MLBEDSW-5383 npu_find_block_configs() differs between v2.1.1 and v3.1.0

* 1D optimised block_config was incorrectly beign set to the ArchitectureBlockConfig in try_block_config()
* Write external API test for the reduced block height case (on H256)

Signed-off-by: James Ward <james.ward@arm.com>
Change-Id: I9ced7eb31b23730e4423aabbaf769bc72fac8fc9
diff --git a/ethosu/vela/architecture_allocator.py b/ethosu/vela/architecture_allocator.py
index 30e1c87..65a684c 100644
--- a/ethosu/vela/architecture_allocator.py
+++ b/ethosu/vela/architecture_allocator.py
@@ -47,7 +47,7 @@
     def __init__(self):
         self.layout = SHRAMLayout()
         self.ifm_block = Shape4D()
-        self.ofm_block = Shape4D()
+        self.ofm_block = Shape4D()  # non-1D-optimised block
         self.acc_type = SHRAMElements.Acc32
         self.is_partkernel = False
         self.bank_size = 0
@@ -414,10 +414,10 @@
         ifm_block = ifm_block.with_depth(ifm_blockdepth)
 
     # 256/512 Conv1D optimisation (ratio of IFM:Accumulators changes)
-    block_config = fit_block_for_ofm(arch, ofm_shape, kernel, block_config)
+    block_config_opt = fit_block_for_ofm(arch, ofm_shape, kernel, block_config)
 
     layout = _try_block_config(
-        arch.shram, ew_usage, block_config, ifm_block, ifm_bits, ifm_granule, acc_bits, acc_granule, lut_banks
+        arch.shram, ew_usage, block_config_opt, ifm_block, ifm_bits, ifm_granule, acc_bits, acc_granule, lut_banks
     )
     if layout is None:
         return None
diff --git a/ethosu/vela/test/extapi/test_extapi_find_block_configs.py b/ethosu/vela/test/extapi/test_extapi_find_block_configs.py
index 07cb9cb..a768f18 100644
--- a/ethosu/vela/test/extapi/test_extapi_find_block_configs.py
+++ b/ethosu/vela/test/extapi/test_extapi_find_block_configs.py
@@ -61,3 +61,39 @@
     check_cmd0(cmds, cmd0.NPU_SET_OFM_BLK_HEIGHT_M1, op.block_config.height - 1)

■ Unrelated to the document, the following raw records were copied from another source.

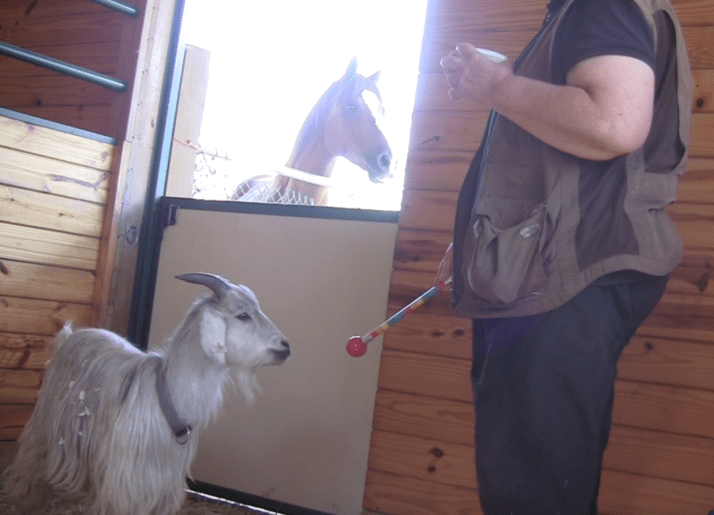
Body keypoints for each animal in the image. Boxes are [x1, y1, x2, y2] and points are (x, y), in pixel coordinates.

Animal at [2, 273, 290, 515]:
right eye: (243, 315)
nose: (286, 347)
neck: (168, 396)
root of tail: (69, 336)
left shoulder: (164, 487)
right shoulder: (125, 483)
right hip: (44, 425)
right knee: (30, 462)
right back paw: (24, 502)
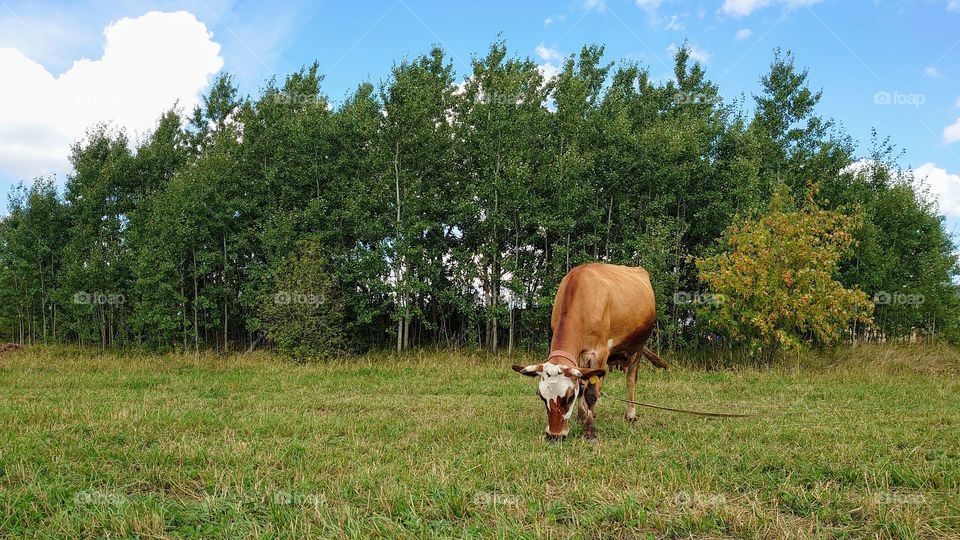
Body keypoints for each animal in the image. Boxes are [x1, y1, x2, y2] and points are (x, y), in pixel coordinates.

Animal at [510, 264, 668, 440]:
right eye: (542, 396)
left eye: (569, 397)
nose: (554, 435)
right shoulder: (579, 358)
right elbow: (583, 386)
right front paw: (582, 416)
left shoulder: (599, 352)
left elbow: (591, 393)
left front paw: (589, 431)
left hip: (638, 346)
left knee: (630, 380)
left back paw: (630, 414)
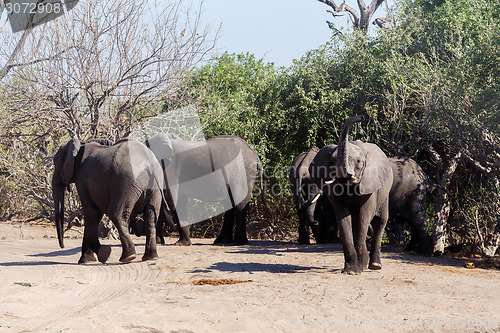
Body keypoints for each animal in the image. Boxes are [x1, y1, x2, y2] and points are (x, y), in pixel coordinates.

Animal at [308, 115, 394, 274]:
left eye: (359, 162)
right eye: (331, 161)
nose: (360, 117)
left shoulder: (369, 185)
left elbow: (364, 217)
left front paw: (355, 270)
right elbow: (343, 218)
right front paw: (351, 271)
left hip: (385, 190)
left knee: (379, 221)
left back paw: (374, 266)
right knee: (355, 222)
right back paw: (364, 265)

     check_cmd0(cmds, cmd0.NPU_SET_OFM_BLK_WIDTH_M1, op.block_config.width - 1)
     check_cmd0(cmds, cmd0.NPU_SET_OFM_BLK_DEPTH_M1, op.block_config.depth - 1)
+
+
+def test_conv2d_block_height_1():
+    """Test npu_find_block_configs returns valid config in the special case of reduced ublock height (H256)."""
+    # Create a Conv2D operation
+    op = NpuConv2DOperation()
+    op.ifm = create_feature_map(
+        NpuShape3D(height=1, width=1, depth=1024),
+        1,
+        512,
+        quant=NpuQuantization(scale_f32=0.023528477177023888, zero_point=0),
+    )
+    op.ofm = create_feature_map(
+        NpuShape3D(height=1, width=1, depth=1001),
+        1,
+        0x14E40,
+        quant=NpuQuantization(scale_f32=0.16609922051429749, zero_point=66),
+    )
+    op.kernel = NpuKernel(1, 1, 1, 1, 1, 1)

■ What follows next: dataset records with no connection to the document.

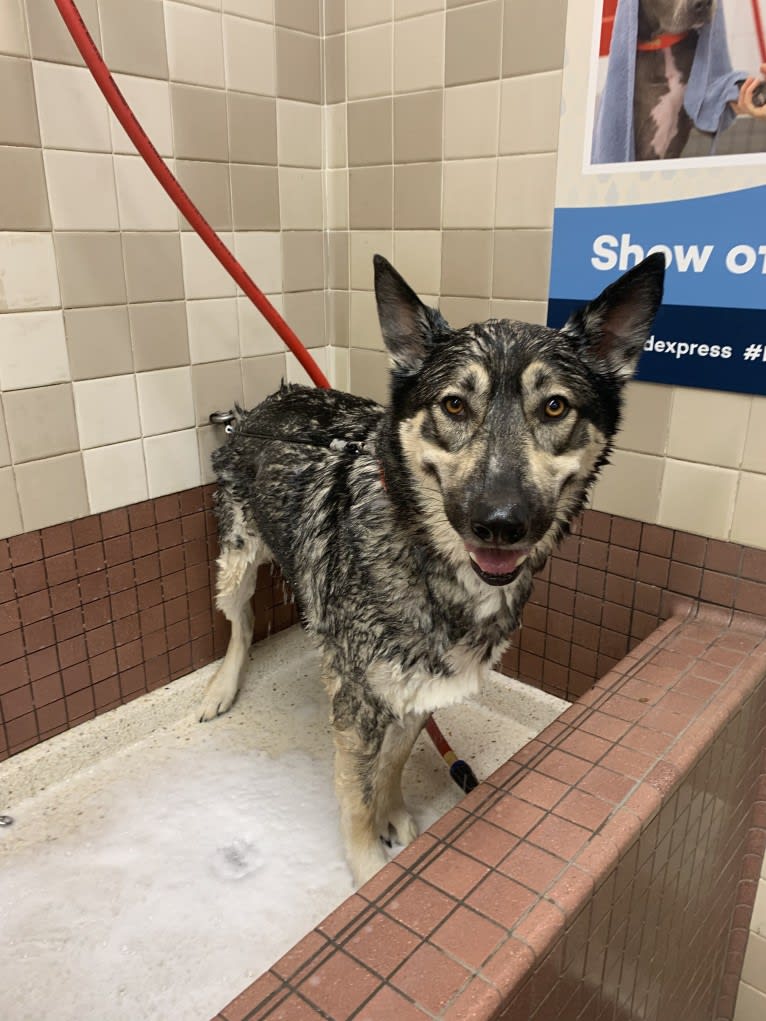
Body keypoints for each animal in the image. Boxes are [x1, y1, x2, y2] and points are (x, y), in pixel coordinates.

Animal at [199, 251, 665, 882]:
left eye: (555, 406)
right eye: (453, 405)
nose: (500, 523)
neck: (423, 556)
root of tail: (261, 407)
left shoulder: (421, 688)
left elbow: (393, 762)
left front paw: (395, 816)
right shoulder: (356, 700)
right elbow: (356, 796)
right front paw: (369, 872)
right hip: (237, 560)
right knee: (242, 623)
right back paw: (222, 687)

+    op.padding = NpuPadding(top=0, left=0, right=0, bottom=0)
+    op.block_traversal = NpuBlockTraversal.PART_KERNEL_FIRST
+
+    # Find valid block configs
+    accelerator = NpuAccelerator.Ethos_U55_256
+    block_configs = npu_find_block_configs(op, accelerator)
+    # Select the last one
+    op.block_config = block_configs[-1]
+    # Note: the weights should be encoded with op.block_config.depth (not shown here)

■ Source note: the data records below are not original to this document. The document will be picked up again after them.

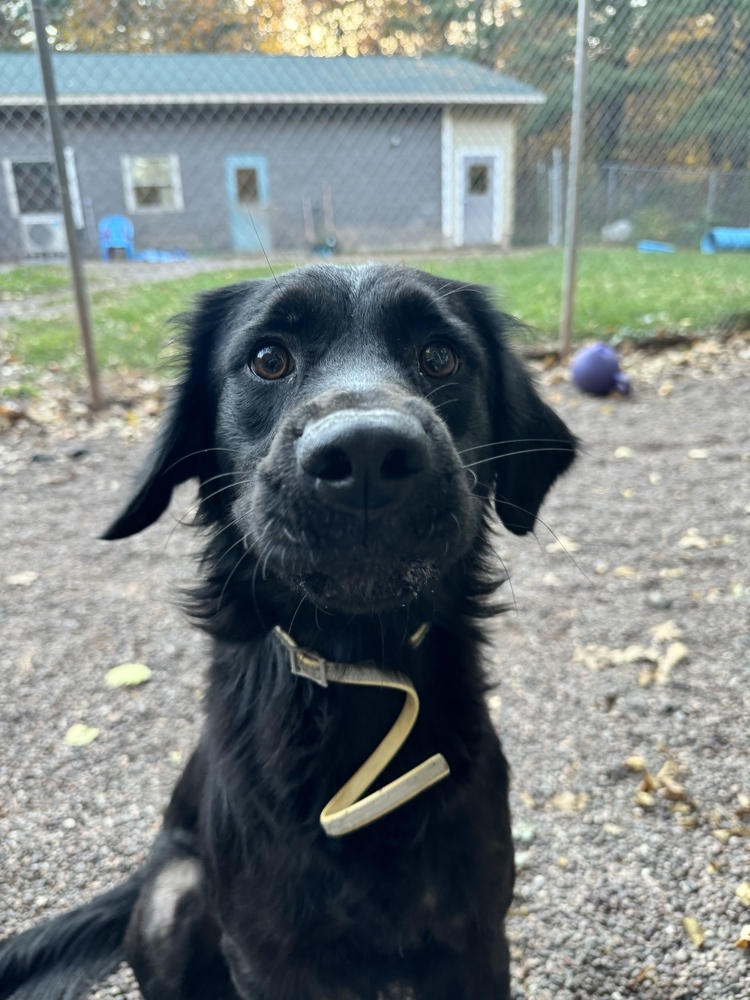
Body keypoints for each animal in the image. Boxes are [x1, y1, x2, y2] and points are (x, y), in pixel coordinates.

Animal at [0, 264, 576, 1000]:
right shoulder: (266, 955)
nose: (366, 451)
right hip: (172, 900)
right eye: (269, 359)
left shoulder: (475, 938)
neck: (357, 673)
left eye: (440, 357)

+    op.weights = [NpuAddressRange(region=0, address=0, length=7696)]
+
+    # Check that generating register commands succeeds
+    cmds = npu_generate_register_command_stream([op], accelerator)
+    # Check that the selected block config was used
+    check_cmd0(cmds, cmd0.NPU_SET_OFM_BLK_HEIGHT_M1, op.block_config.height - 1)
+    check_cmd0(cmds, cmd0.NPU_SET_OFM_BLK_WIDTH_M1, op.block_config.width - 1)
+    check_cmd0(cmds, cmd0.NPU_SET_OFM_BLK_DEPTH_M1, op.block_config.depth - 1)